Addiction doesn’t end with jail time

Mia Ciardi

In the United States, approximately 2.3 million people are incarcerated. Of those 2.3 million people, 1 in 5 of them are locked up for a drug related offense — 50 percent of which are considered actual addicts. Out of this pool of addicts, 60-80 percent will return to prison after release for another drug related and 95 percent will remain substance abusers.

With these shocking statistics comes an even more shocking truth — no rehabilitation programs exist in association with drug related offenses. Drug addiction is the physical or psychological dependence a person has on a specific drug. Once an abuser reaches the dependency level, it is next to impossible to break the addiction without assistance.

If someone attempts to stop using a drug without weaning themselves off of it, they will experience withdrawal.
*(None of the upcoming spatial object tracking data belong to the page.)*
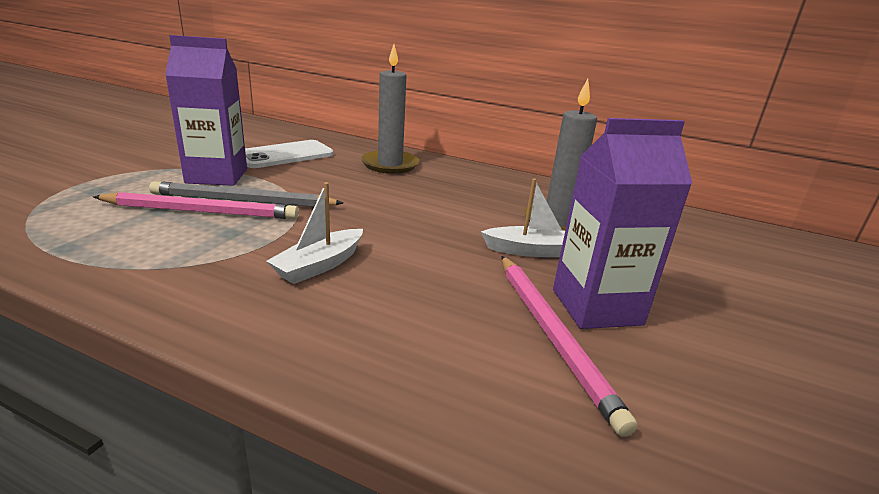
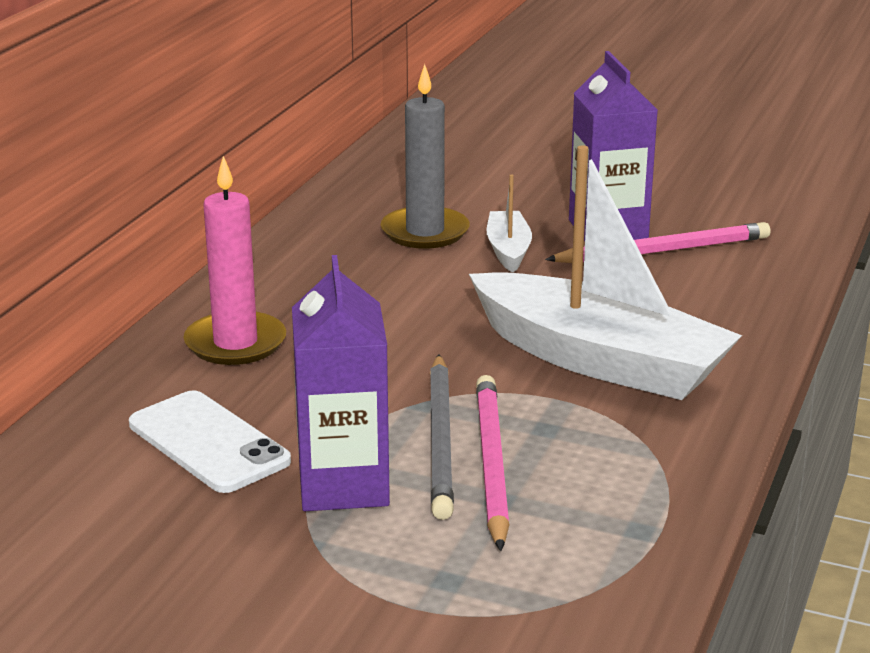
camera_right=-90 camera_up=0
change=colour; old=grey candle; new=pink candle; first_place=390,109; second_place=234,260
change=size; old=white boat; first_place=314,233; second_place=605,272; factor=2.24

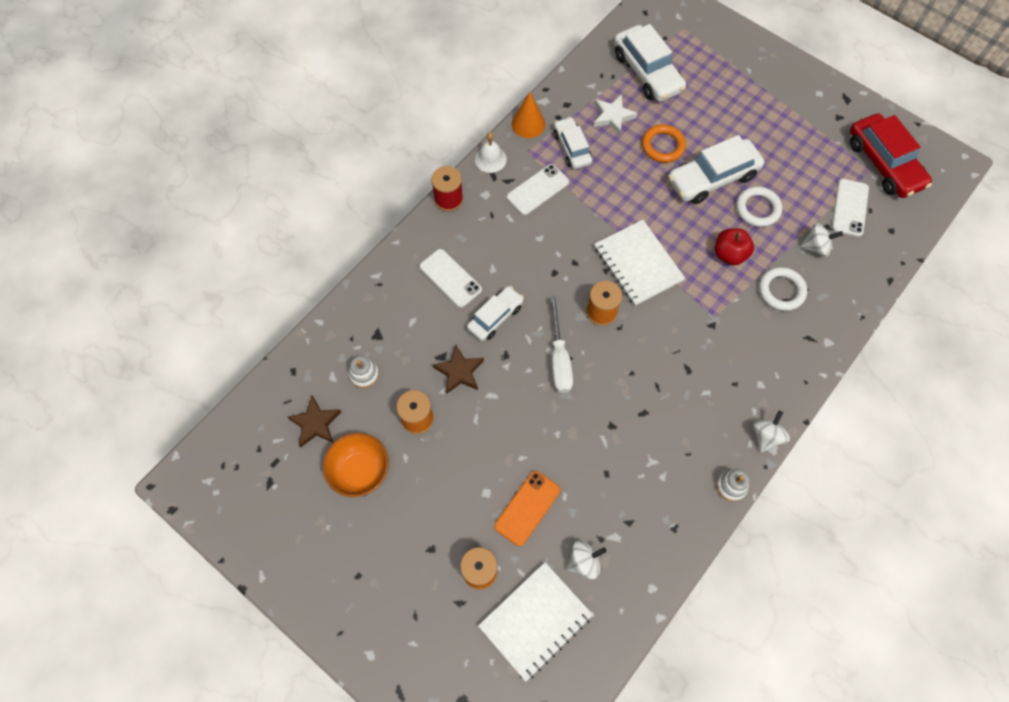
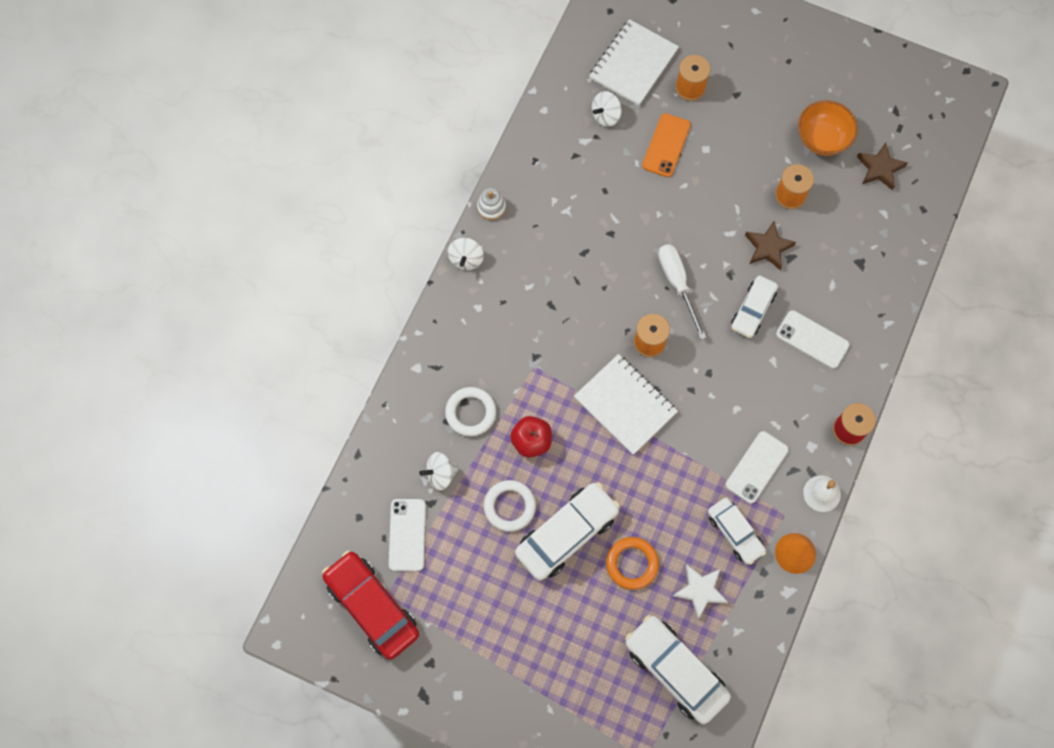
camera_right=165 camera_up=5
change=missing; old=white stacking toy; first_place=364,372

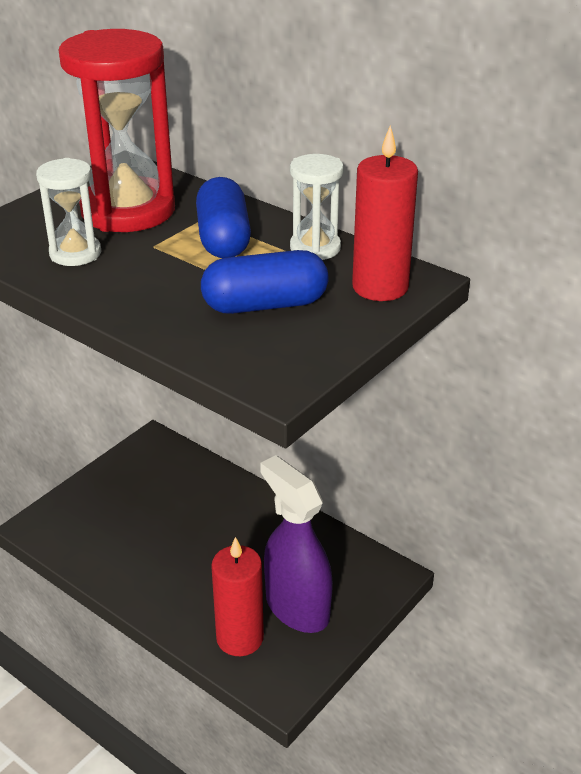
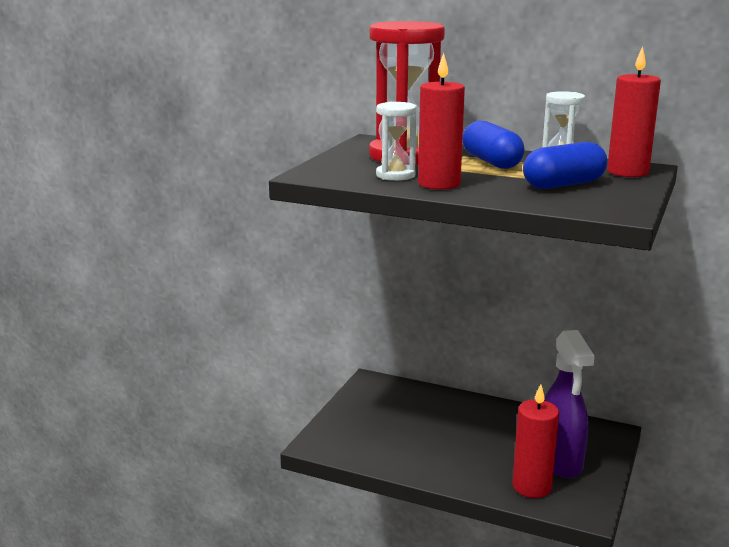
camera_right=-15 camera_up=-15
change=appeared; new=red candle; second_place=441,121
change=spun; old=purple spray bottle; first_place=296,544; second_place=569,404; degrees=-135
Withdrawal symptoms occur when a drug is completely removed from an addict’s system. It is extremely uncomfortable and makes quitting notably harder, which is why rehabilitation centers were created.

“I have been arrested for three separate drug offenses,” Robert Weis, a plumber from Bloomingfield, PA said. “I am an alcoholic and a drug addict, but the court never cared. They kept sentencing me and expecting me to get better on my own, which is easier said than done.”

Weis is now ten years sober, after abusing alcohol and drugs for over 20 years, with no help from the legal system. He admitted that the only motivation to break his addiction was watching his family fall apart because of his decisions. A sentence offering rehabilitation options or requiring rehabilitation options would have helped Weis to break his addiction sooner, getting him the help he needed.

In Texas, it costs around $20,275 to keep an inmate in prison. If rehabilitation was part of sentencing for drug offenders, millions of taxpayers’ dollars would be saved and freed to spend on more positive statewide issues. Aside from financial benefits, drug addiction rates would decrease dramatically, as well as the prevalence of drugs in communities.

All drug addicts need help abstaining from drugs. Whether they have been incarcerated for their dependency or not. Arresting and sentencing a drug addict to jail time is useless if that person is never going to receive the treatment they need to break their addiction. With the implementation of rehabilitation sentencing, individuals struggling with hopeless, paralyzing drug addiction would be given an opportunity to finally get better.